Richard Trumka, the president of the AFL-CIO, wishes President Biden hadn’t canceled the Keystone XL oil pipeline his first day in office, agreeing the move will cost a thousand union jobs and 10,000 projected construction jobs.

Especially:

If you destroy 100 jobs in Greene County, Pennsylvania, where I grew up, and you create 100 jobs in California, it doesn’t do those 100 families much good. If you’re looking at a pipeline and you’re saying we’re going to put it down, now what are you going to do to create the same good-paying jobs in that area?

And

You know, when they laid off at the mines back in Pennsylvania, they told us they were going to train us to be computer programmers. And I said, “Where are the computer programmer jobs at?” “Uh, they’re in, uh, Oklahoma and they’re in Vegas and they’re here.” And I said, “So, in other words, what we’re going to be is unemployed miners and unemployed computer programmers as well.” I think what doesn’t get understood quite enough in the country, particularly in DC politics, is that that culture is very, very important to the people who live there[.]

NSS, indeed.

Another thing that’s carefully unaddressed by Green New Dealers and Progressive-Democrats is the timing of the destroyed jobs and when “replacement” jobs actually might become available. Even were “learning to program” or “making solar collectors” serious alternatives, they’re not going to be available for years, the Left’s empty words about programming jobs, at least, being immediately available notwithstanding.

Canceling Native Americans

That seems to be the goal of a Washington state legislator, for all that she claims otherwise—and despite the fact that she’s a Native American. Representative Debra Lekanoff (D), Tlingit and Aleut, has introduced a bill that would ban the State’s public schools from using Native American names, symbols, or images for mascots, logos, or team names.

Lekanoff claims that using these items in this way

fails to respect the cultural heritage of Native Americans and promote productive relationships between sovereign governments.

Few things could be farther from the truth.

Last things first: the use of Native American imagery has nothing at all to do with “relationships between sovereign governments.” On the contrary, their use is solely to promote school spirit and school unity.

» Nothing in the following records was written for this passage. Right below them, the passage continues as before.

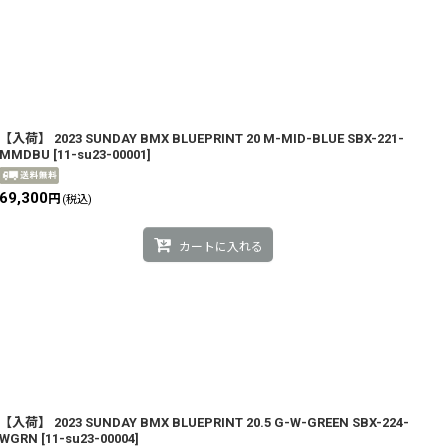
【入荷】 2023 SUNDAY BMX BLUEPRINT 20 M-MID-BLUE SBX-221-
MMDBU
[
11-su23-00001
]
69,300
円
(税込)
カートに入れる
【入荷】 2023 SUNDAY BMX BLUEPRINT 20.5 G-W-GREEN SBX-224-
WGRN
[
11-su23-00004
]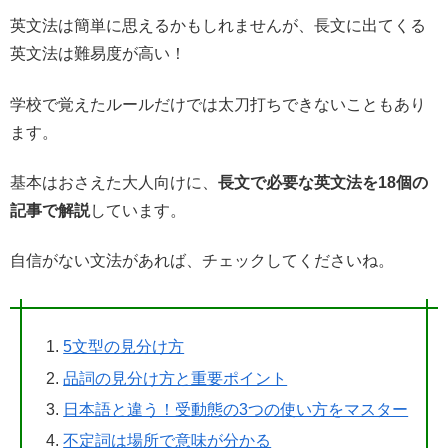
英文法は簡単に思えるかもしれませんが、長文に出てくる
英文法は難易度が高い！
学校で覚えたルールだけでは太刀打ちできないこともあり
ます。
基本はおさえた大人向けに、
長文で必要な英文法を18個の
記事で解説
しています。
自信がない文法があれば、チェックしてくださいね。
5文型の見分け方
品詞の見分け方と重要ポイント
日本語と違う！受動態の3つの使い方をマスター
不定詞は場所で意味が分かる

The other thing is that school spirit and unity. The use of Native American symbology is all about “these guys are the guys we want to be like. These guys are worthy role models that we want to emulate.”

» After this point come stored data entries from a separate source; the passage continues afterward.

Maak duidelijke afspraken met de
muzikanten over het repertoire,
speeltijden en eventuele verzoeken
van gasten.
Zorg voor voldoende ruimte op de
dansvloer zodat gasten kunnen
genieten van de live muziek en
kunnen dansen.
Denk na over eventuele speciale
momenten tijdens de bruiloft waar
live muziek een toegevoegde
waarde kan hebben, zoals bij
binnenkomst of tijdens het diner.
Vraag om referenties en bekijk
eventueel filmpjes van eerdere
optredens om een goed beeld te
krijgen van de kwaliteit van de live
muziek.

Few things can be more respectful than that. Sadly, barring the use of such symbology, barring this kind of reference from our sports endeavors is just a step from barring Native Americans from our national consciousness. It’s a small step at this point, but it’s a serious one down a destructive path.

“Employment Levels”

Candidates to replace term-limited Bill de Blasio (D) as mayor of New York City are coming out of the woodwork like the city’s rats. The opening sentence of a Wall Street Journal article covering their plans to “job recovery” is riddled with irony.

More than three dozen New York City mayoral candidates are vying for one of the toughest jobs in the country: leading the nation’s largest city back to pre-pandemic employment levels while trying to find the funding to do so.

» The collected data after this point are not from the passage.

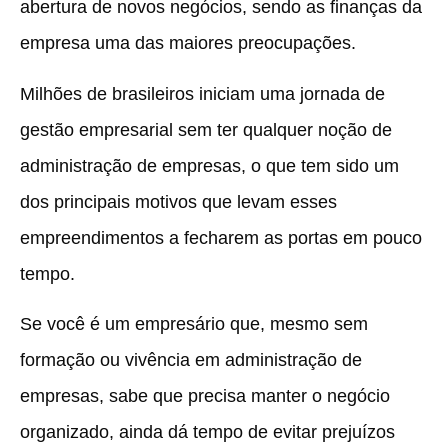
abertura de novos negócios, sendo as finanças da
empresa uma das maiores preocupações.
Milhões de brasileiros iniciam uma jornada de
gestão empresarial sem ter qualquer noção de
administração de empresas, o que tem sido um
dos principais motivos que levam esses
empreendimentos a fecharem as portas em pouco
tempo.
Se você é um empresário que, mesmo sem
formação ou vivência em administração de
empresas, sabe que precisa manter o negócio
organizado, ainda dá tempo de evitar prejuízos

The candidates—the city—do not need to “find the funding” to put folks back to work. In an actual free market environment, private employers provide the funding for their own employees. They get that funding from private citizens buying those employers’ goods and services. The city—any government—is a cost center for every business in it jurisdiction, from the taxes the city exacts (some of them actually legitimate charges) to the regulations (very few of them serving any legitimate purpose, being merely revenue centers for the bureaucracy charging them) it imposes.

Returning New York City to pre-Wuhan Virus situation levels is breathtakingly cost-free—and revenue-generating for the city: get out of the way, let the businesses reopen so folks can go back to work, let schools reopen so kids can go back to school—reducing both private and public medical costs—and letting even more folks go back to work.

It’s just that straightforward. It shouldn’t be as hard as even well-meaning, but overthinking, politicians make it.